Option B: OpenAI-Compatible API
The server exposes an OpenAI-compatible API at http://localhost:30000/v1.
curl example (streaming):
curl http://localhost:30000/v1/chat/completions \
-H "Content-Type: application/json" \
-d '{
"model": "MiniMax-M2.1",
"messages": [{"role": "user", "content": "Hello!"}],
"stream": true
}'
Performance
Throughput (tokens/s)
The following benchmarks were measured with single concurrency (Prefill tps / Decode tps):
| GPU | CPU | PCIe | 2048 tokens | 8192 tokens | 32768 tokens |
|---|---|---|---|---|---|
| 1 x RTX 4090 (48 GB) | 2 x Intel Xeon Platinum 8488C | PCIe 4.0 | 129 / 21.8 | 669 / 20.9 | 1385 / 18.5 |
| 2 x RTX 4090 (48 GB) | 2 x Intel Xeon Platinum 8488C | PCIe 4.0 | 139 / 23.6 | 1013 / 23.3 | 2269 / 21.6 |
| 1 x RTX 5090 (32 GB) | 2 x AMD EPYC 9355 | PCIe 5.0 | 408 / 32.1 | 1196 / 31.4 | 2540 / 27.6 |
| 2 x RTX 5090 (32 GB) | 2 x AMD EPYC 9355 | PCIe 5.0 | 414 / 35.9 | 1847 / 35.5 | 4007 / 33.1 |
Comparison with llama.cpp
We benchmarked KT-Kernel + Sglang against llama.cpp to demonstrate the performance advantages of our CPU-GPU heterogeneous inference approach.
-
Weight formats: KT-Kernel uses native unquantized FP8 weights from MiniMax-M2, while llama.cpp only supports quantized weights, so we used Q8_0 quantization for the llama.cpp benchmarks.
-
Test environment: 2 x RTX 5090 (32 GB) with AMD EPYC 9355 CPUs, input tokens=32768, output tokens=512. We made our best effort to optimize llama.cpp performance, but we could not achieve optimal prefill and decode with a single command, so we used separate configurations for prefill and decode measurements.

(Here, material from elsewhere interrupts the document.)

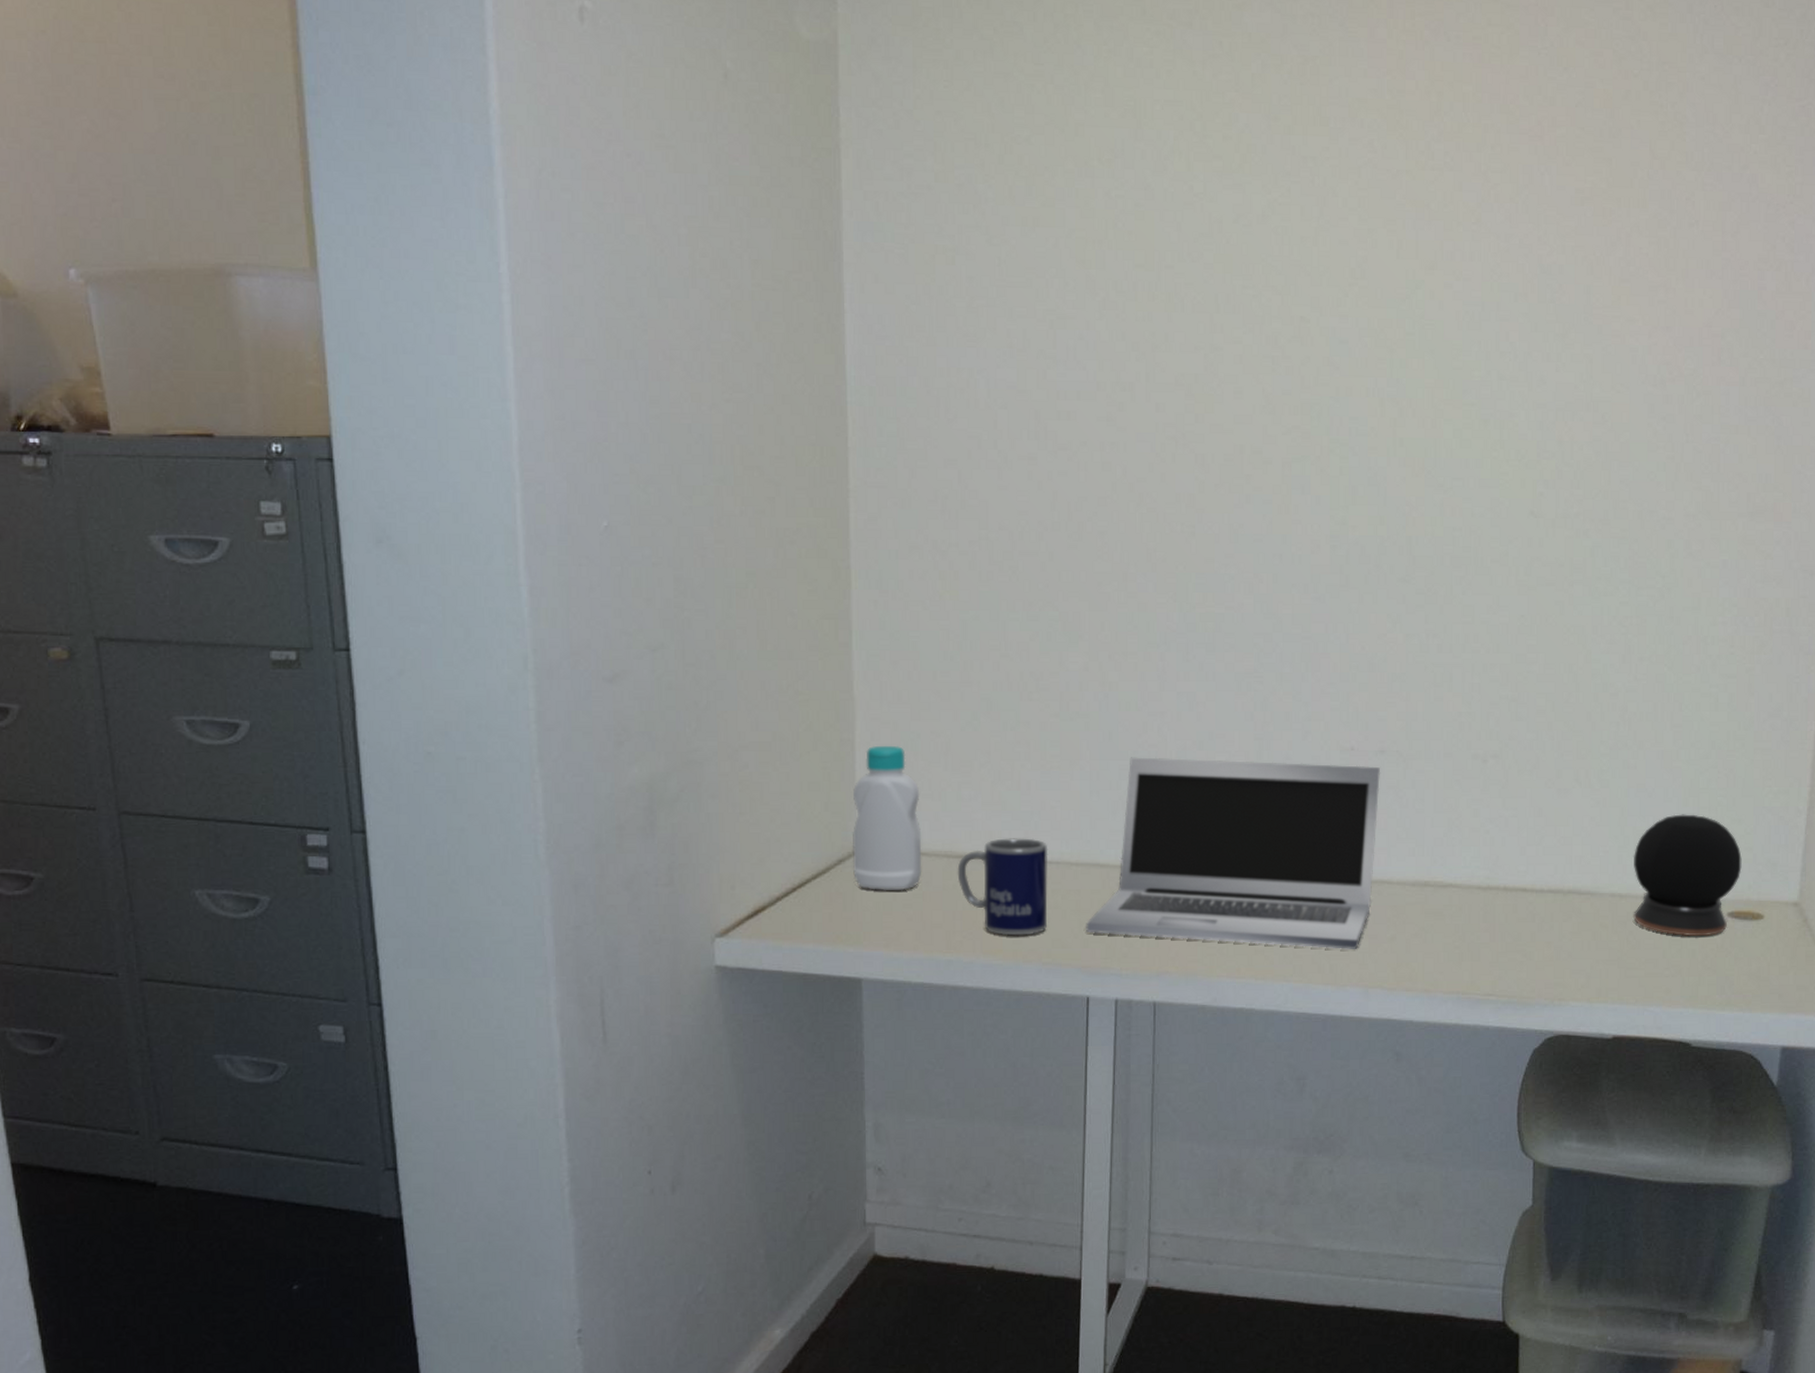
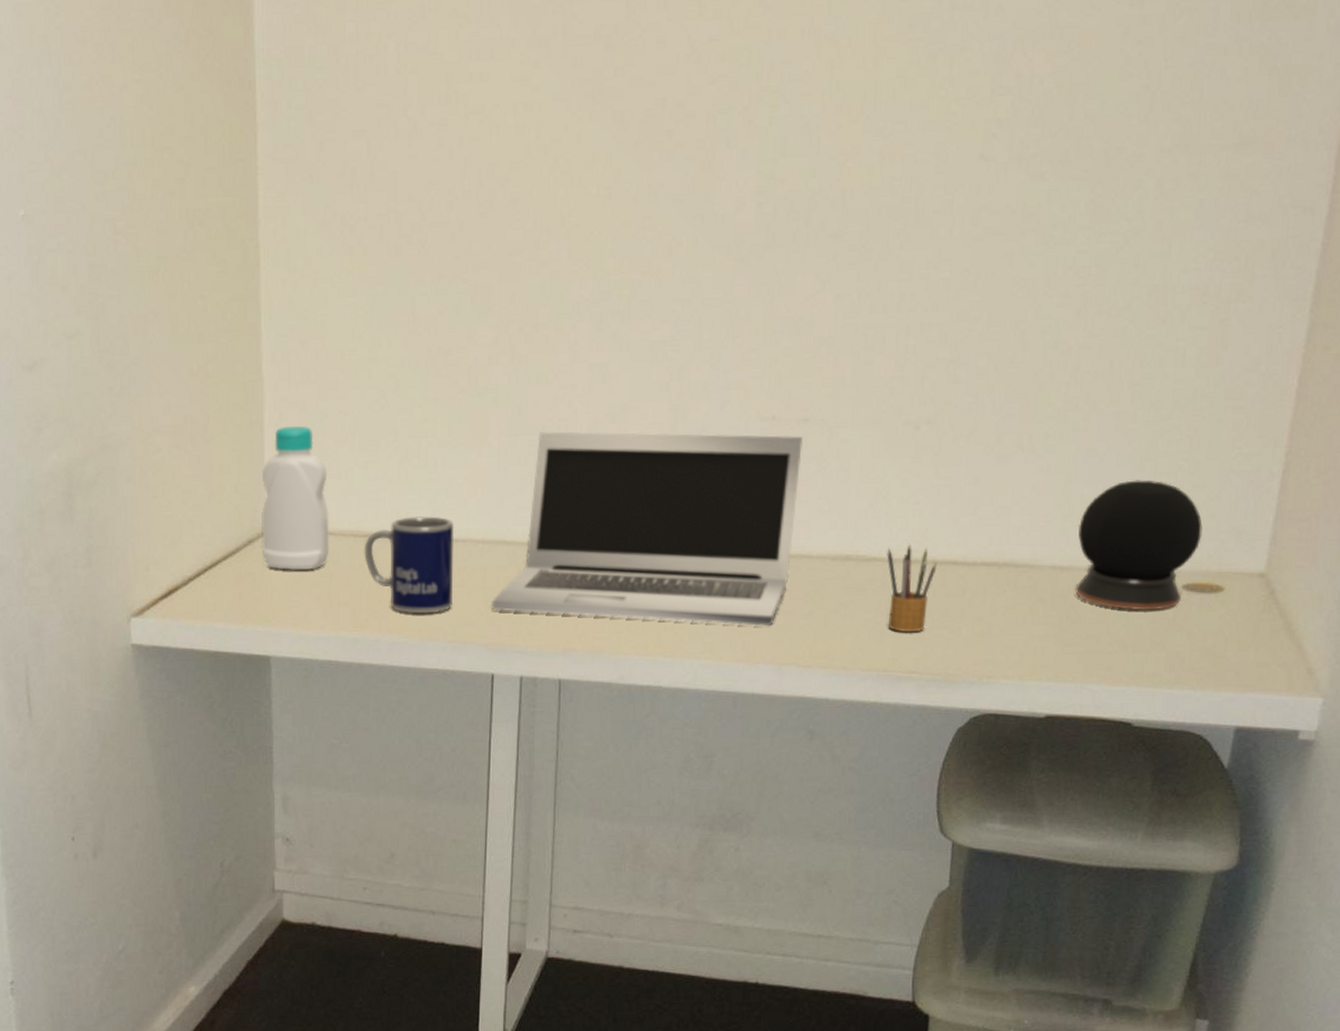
pencil box: none [1462,871,1508,957] -> present [887,543,937,633]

As shown in the chart, KT-Kernel achieves up to >4.5x prefill and 30% faster decode compared to llama.cpp on the same hardware.
Troubleshooting
OOM (Out of Memory) Issues
Layerwise prefill requires extra VRAM (~3.6GB + incremental cost with prefill length). If you encounter OOM, adjust these parameters when launching the server:
| Parameter | VRAM Impact |
|---|---|
--kt-num-gpu-experts |
Reduces expert weight VRAM usage |
--chunked-prefill-size |
Reduces prefill extra VRAM allocation |
--max-total-tokens |
Reduces KV cache VRAM usage |
Tip: Test with an input of length chunked-prefill-size to verify your configuration won't OOM during prefill.
Advanced Use Case: Running Claude Code with MiniMax-M2.1 Local Backend
kt run m2.1 --tool-call-parser minimax-m2 --reasoning-parser minimax-append-think
With the above command, you can use claude-code-router to connect MiniMax-M2.1 as a local backend for Claude Code.